Présenté en lecture pour la première fois à Avignon en 2013, Et les moustiques sont des fruits à pépin… de Fiston Mwanza Mujila se révèle une œuvre dense, volontiers jubilatoire, dans laquelle l’absurde et l’humour noir se côtoient avec une dextérité incontestable. On découvre une famille particulière, dans laquelle le père (Alexis Martin, véritablement en feu ce soir-là) cite Marx à tour de bras et vénère Staline, alors que la mère (Marie Michaud, qui ne se laisse pas damner le pion) réplique par des versets de la Bible. Entre les deux, un fils plus que lassé par cette constante joute verbale tente de s’extraire d’une certaine médiocrité, mais finira par devenir victime de leur cupidité.
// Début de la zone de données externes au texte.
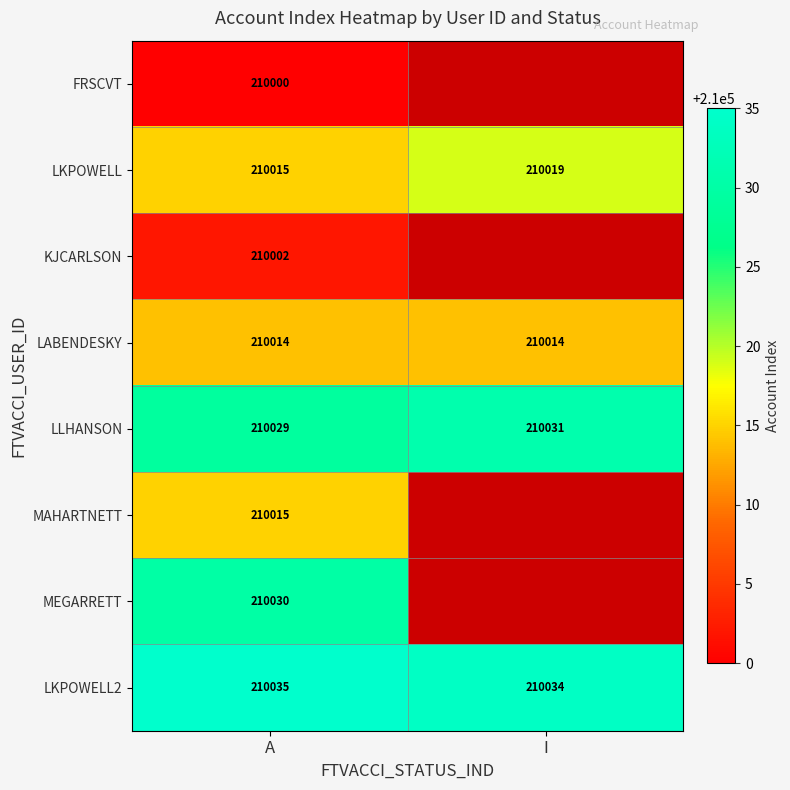

Is it true that MEGARRETT equals 133812 at A?

False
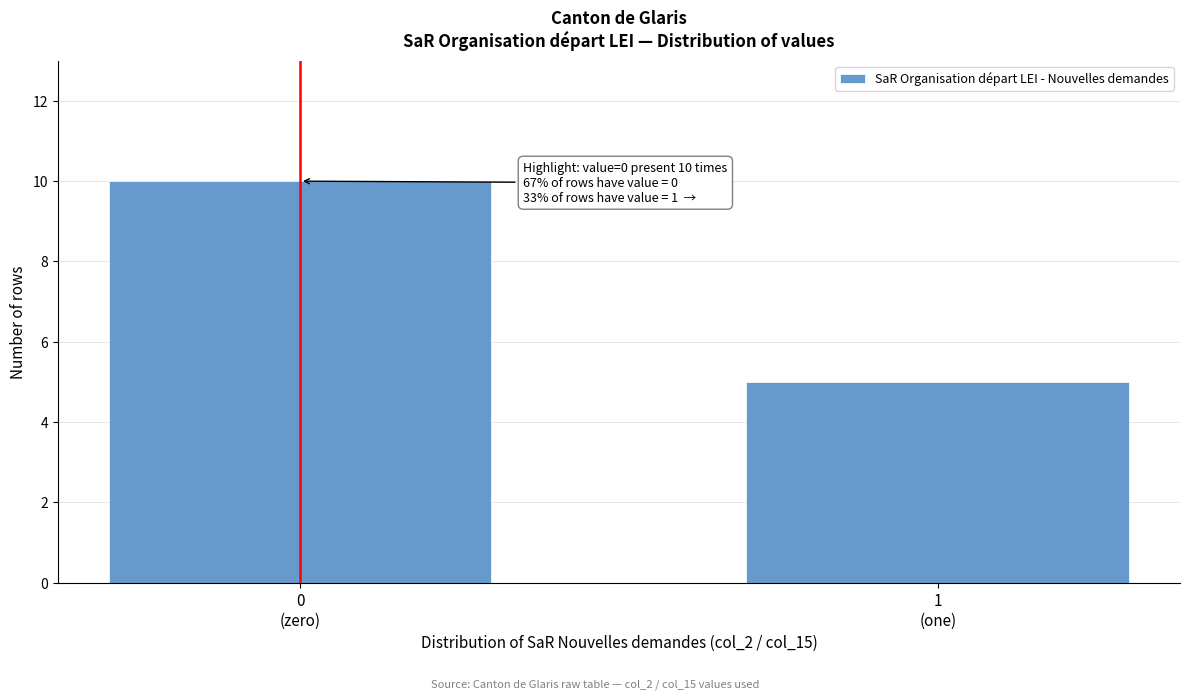

Reading left to right, transcribe all the data shown in this chart.

10	5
À force d’être dégoupillés à tout propos, les mots se trouvent presque dénués de sens, posture renforcée par le transistor (rôle de soutien défendu avec brio par Dominique Leclerc) qui crache des réclames ineptes, nous entretient de la vie sexuelle des requins bleus ou diffuse de la propagande. « Paraît-il que les mots sont passibles de peine de mort. » Impossible ici de ne pas évoquer Gauvreau, même si les univers apparaissent plus complémentaires que gémellaires, notamment grâce à l’introduction dans la pièce de Mwanza Mujila d’un deuxième dialogue de sourds, cette fois entre le chœur des Créatures de merde (incarné avec conviction par Christiane Pasquier) et celui des Politiciens et officiers du 32e jour (Jean-François Blanchard, lui aussi impeccable). Avec une verve non dénuée d’une réelle poésie, Mwanza Mujila pose un regard critique, mais néanmoins tendre, sur son pays qui peine à s’accepter.